Em menos de dez anos, Pernambuco enfrentou duas epidemias significativas: a da zika e a da Covid-19. Desde 2020, uma pesquisa busca entender os impactos dessas crises de saúde na vida reprodutiva de mulheres do estado. O estudo, denominado DeCode Zika e Covid (DZC), tem como meta entrevistar mais de duas mil mulheres com idades entre 23 e 39 anos, de diversas regiões do Grande Recife.

    O projeto, que se estenderá até 2029, é financiado pela Universidade da Pensilvânia e tem à frente a demógrafa Letícia Marteleto, com a coordenação no Brasil da socióloga Ana Paula Portella. Segundo Portella, a pesquisa se iniciou no contexto da microcefalia que afetou gestantes durante a epidemia de zika. Com a chegada da pandemia de Covid-19, a equipe optou por incluir a covid ao estudo, além de outras doenças transmitidas por mosquitos, explorando como essas crises de saúde influenciam as decisões sobre reprodução e o acesso aos serviços de saúde.

    A pesquisa se tornou ainda mais detalhada à medida que os efeitos da pandemia se tornaram evidentes. Durante esse período, o Sistema Único de Saúde (SUS) sofreu diversas interrupções, resultando, por exemplo, na falta de acesso a métodos contraceptivos e a atendimentos médicos. Muitas mulheres se sentiram inseguras para sair de casa, e a reconfiguração dos serviços de saúde para o atendimento de pacientes com Covid-19 dificultou ainda mais o acesso a cuidados.

    Essa interrupção no uso de contraceptivos elevou os riscos de gravidezes indesejadas.
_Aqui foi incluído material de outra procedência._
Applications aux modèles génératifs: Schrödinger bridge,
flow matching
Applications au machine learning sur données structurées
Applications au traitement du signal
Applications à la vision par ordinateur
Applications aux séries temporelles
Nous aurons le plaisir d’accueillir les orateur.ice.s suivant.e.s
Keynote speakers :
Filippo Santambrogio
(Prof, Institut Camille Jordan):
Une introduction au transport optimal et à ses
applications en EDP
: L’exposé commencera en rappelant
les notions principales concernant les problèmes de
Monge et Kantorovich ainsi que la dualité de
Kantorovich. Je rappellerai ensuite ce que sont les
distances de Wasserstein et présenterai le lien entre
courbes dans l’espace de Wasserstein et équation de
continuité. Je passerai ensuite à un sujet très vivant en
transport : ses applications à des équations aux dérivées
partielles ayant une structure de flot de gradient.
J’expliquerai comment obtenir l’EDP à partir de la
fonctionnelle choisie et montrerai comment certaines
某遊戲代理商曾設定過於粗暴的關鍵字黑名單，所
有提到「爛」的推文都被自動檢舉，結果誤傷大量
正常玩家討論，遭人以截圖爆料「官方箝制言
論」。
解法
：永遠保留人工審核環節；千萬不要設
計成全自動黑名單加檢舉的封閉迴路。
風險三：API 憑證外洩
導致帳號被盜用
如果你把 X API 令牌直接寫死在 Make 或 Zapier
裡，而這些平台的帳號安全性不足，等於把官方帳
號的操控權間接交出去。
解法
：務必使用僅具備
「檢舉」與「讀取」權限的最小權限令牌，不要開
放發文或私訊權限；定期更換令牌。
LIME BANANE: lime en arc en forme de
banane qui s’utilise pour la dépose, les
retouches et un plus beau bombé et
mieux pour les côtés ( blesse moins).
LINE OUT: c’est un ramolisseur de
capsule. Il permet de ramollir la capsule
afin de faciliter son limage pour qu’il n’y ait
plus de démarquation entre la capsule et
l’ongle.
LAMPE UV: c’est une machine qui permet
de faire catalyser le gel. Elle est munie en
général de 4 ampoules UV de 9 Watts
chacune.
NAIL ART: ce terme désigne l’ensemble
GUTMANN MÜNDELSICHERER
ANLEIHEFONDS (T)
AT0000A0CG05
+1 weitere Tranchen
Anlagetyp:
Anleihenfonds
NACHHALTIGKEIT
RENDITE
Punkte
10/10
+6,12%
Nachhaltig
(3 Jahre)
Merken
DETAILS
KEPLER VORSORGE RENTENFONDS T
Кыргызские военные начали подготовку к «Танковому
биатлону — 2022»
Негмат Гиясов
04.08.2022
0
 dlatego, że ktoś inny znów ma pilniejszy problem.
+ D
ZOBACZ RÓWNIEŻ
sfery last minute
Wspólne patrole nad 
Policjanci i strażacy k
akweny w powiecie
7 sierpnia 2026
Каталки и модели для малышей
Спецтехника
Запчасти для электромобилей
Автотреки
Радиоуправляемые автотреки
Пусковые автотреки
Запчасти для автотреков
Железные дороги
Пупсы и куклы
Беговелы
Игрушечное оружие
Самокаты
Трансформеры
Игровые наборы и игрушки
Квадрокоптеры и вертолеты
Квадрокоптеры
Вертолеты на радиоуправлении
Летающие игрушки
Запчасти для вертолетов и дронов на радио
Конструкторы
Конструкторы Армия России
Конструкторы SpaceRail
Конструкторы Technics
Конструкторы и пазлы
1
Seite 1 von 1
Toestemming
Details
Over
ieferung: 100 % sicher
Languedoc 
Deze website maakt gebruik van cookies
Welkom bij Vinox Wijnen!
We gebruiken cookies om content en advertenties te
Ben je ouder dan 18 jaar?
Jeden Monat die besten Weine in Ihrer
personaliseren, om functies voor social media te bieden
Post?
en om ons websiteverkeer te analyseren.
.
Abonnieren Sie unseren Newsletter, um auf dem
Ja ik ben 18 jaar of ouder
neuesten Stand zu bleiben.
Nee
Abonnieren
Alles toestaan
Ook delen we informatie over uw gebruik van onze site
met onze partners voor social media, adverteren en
A pesquisa também se compromete a investigar o desfecho dessas gestações não planejadas, ou seja, se foram levadas adiante ou não.

    A DZC é considerada o maior estudo em painel com mulheres da América Latina, o que significa que as mesmas participantes estão sendo acompanhadas desde a coleta inicial de dados em 2020, com planos de continuar até 2029. Contudo, manter a participação das mulheres ao longo do tempo pode ser desafiador, devido a questões como mudança de endereço, desinteresse ou problemas de saúde. Para lidar com isso, uma nova amostra de 2.400 mulheres está sendo entrevistada para garantir que o estudo permaneça representativo.

    Atualmente, a pesquisa está focada na Região Metropolitana do Recife, onde a presença de condomínios verticais tem dificultado o contato com as participantes. Muitas vezes, porteiros ou síndicos barram a entrada da equipe de pesquisa. Para contornar essa situação, a equipe tem utilizado cartas, conversado com síndicos e empresas, e disponibilizado informações, como telefones e sites, para assegurar que as mulheres se sintam seguras ao participar do estudo.

    As entrevistadoras da DZC foram contratadas através da empresa Datamétrica e utilizam crachás identificativos. Além disso, portam uma carta de apresentação oficial da Universidade da Pensilvânia e um QR Code, que permite verificar a autenticidade da pesquisa. A fase atual de entrevistas deve prosseguir até dezembro deste ano.

    Embora os resultados finais do estudo só estejam disponíveis em 2029, a DZC já publicou 18 artigos relacionados ao tema. Um dos estudos focou na relação entre a perda de renda das mulheres durante a pandemia e suas decisões sobre ter filhos. A pesquisa revelou que a intenção de ter ou adiar uma gravidez varia conforme se a mulher já tinha ou não filhos. Muitas mulheres sem filhos se mostraram mais propensas a engravidar, independentemente da perda de renda, enquanto aquelas que já eram mães se mostraram mais inclinadas a adiar ou desistir de ter mais filhos, especialmente em situações de perda significativa de renda.

    Os dados coletados visam subsidiar a formulação de políticas públicas voltadas para a saúde reprodutiva das mulheres e servir como referência para futuras epidemias. Informações adicionais sobre a pesquisa estão disponíveis em um site dedicado ao projeto.